> **Supplied records**:
•••

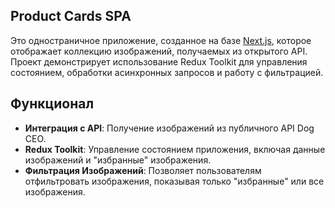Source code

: ## Product Cards SPA

Это одностраничное приложение, созданное на базе [Next.js](https://nextjs.org/), которое отображает коллекцию изображений, получаемых из открытого API. Проект демонстрирует использование Redux Toolkit для управления состоянием, обработки асинхронных запросов и работу с фильтрацией. 

## Функционал

- **Интеграция с API**: Получение изображений из публичного API Dog CEO.
- **Redux Toolkit**: Управление состоянием приложения, включая данные изображений и "избранные" изображения.
- **Фильтрация Изображений**: Позволяет пользователям отфильтровать изображения, показывая только "избранные" или все изображения.


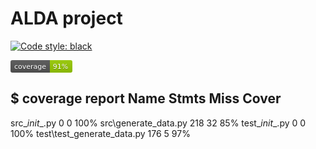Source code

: # ALDA project
[![Code style: black](https://img.shields.io/badge/code%20style-black-000000.svg)](https://github.com/psf/black)
<?xml version="1.0" encoding="UTF-8"?>                                                                     
<svg xmlns="http://www.w3.org/2000/svg" width="99" height="20">                                            
    <linearGradient id="b" x2="0" y2="100%">                                                               
        <stop offset="0" stop-color="#bbb" stop-opacity=".1"/>                                             
        <stop offset="1" stop-opacity=".1"/>                                                               
    </linearGradient>                                                                                      
    <mask id="a">                                                                                          
        <rect width="99" height="20" rx="3" fill="#fff"/>                                                  
    </mask>                                                                                                
    <g mask="url(#a)">                                                                                     
        <path fill="#555" d="M0 0h63v20H0z"/>                                                              
        <path fill="#97CA00" d="M63 0h36v20H63z"/>                                                         
        <path fill="url(#b)" d="M0 0h99v20H0z"/>                                                           
    </g>                                                                                                   
    <g fill="#fff" text-anchor="middle" font-family="DejaVu Sans,Verdana,Geneva,sans-serif" font-size="11">
        <text x="31.5" y="15" fill="#010101" fill-opacity=".3">coverage</text>                             
        <text x="31.5" y="14">coverage</text>                                                              
        <text x="80" y="15" fill="#010101" fill-opacity=".3">91%</text>                                    
        <text x="80" y="14">91%</text>                                                                     
    </g>                                                                                                   
</svg>     

$ coverage report
Name                         Stmts   Miss  Cover
------------------------------------------------
src\__init__.py                  0      0   100%
src\generate_data.py           218     32    85%
test\__init__.py                 0      0   100%
test\test_generate_data.py     176      5    97%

•••

Write out each line again, exactly as it appears above, except for any picture.

> **Solved problem**:
Source code

: ## Product Cards SPA

Это одностраничное приложение, созданное на базе [Next.js](https://nextjs.org/), которое отображает коллекцию изображений, получаемых из открытого API. Проект демонстрирует использование Redux Toolkit для управления состоянием, обработки асинхронных запросов и работу с фильтрацией. 

## Функционал

- **Интеграция с API**: Получение изображений из публичного API Dog CEO.
- **Redux Toolkit**: Управление состоянием приложения, включая данные изображений и "избранные" изображения.
- **Фильтрация Изображений**: Позволяет пользователям отфильтровать изображения, показывая только "избранные" или все изображения.


Source code

: # ALDA project
[![Code style: black](https://img.shields.io/badge/code%20style-black-000000.svg)](https://github.com/psf/black)
<?xml version="1.0" encoding="UTF-8"?>                                                                     
<svg xmlns="http://www.w3.org/2000/svg" width="99" height="20">                                            
    <linearGradient id="b" x2="0" y2="100%">                                                               
        <stop offset="0" stop-color="#bbb" stop-opacity=".1"/>                                             
        <stop offset="1" stop-opacity=".1"/>                                                               
    </linearGradient>                                                                                      
    <mask id="a">                                                                                          
        <rect width="99" height="20" rx="3" fill="#fff"/>                                                  
    </mask>                                                                                                
    <g mask="url(#a)">                                                                                     
        <path fill="#555" d="M0 0h63v20H0z"/>                                                              
        <path fill="#97CA00" d="M63 0h36v20H63z"/>                                                         
        <path fill="url(#b)" d="M0 0h99v20H0z"/>                                                           
    </g>                                                                                                   
    <g fill="#fff" text-anchor="middle" font-family="DejaVu Sans,Verdana,Geneva,sans-serif" font-size="11">
        <text x="31.5" y="15" fill="#010101" fill-opacity=".3">coverage</text>                             
        <text x="31.5" y="14">coverage</text>                                                              
        <text x="80" y="15" fill="#010101" fill-opacity=".3">91%</text>                                    
        <text x="80" y="14">91%</text>                                                                     
    </g>                                                                                                   
</svg>     

$ coverage report
Name                         Stmts   Miss  Cover
------------------------------------------------
src\__init__.py                  0      0   100%
src\generate_data.py           218     32    85%
test\__init__.py                 0      0   100%
test\test_generate_data.py     176      5    97%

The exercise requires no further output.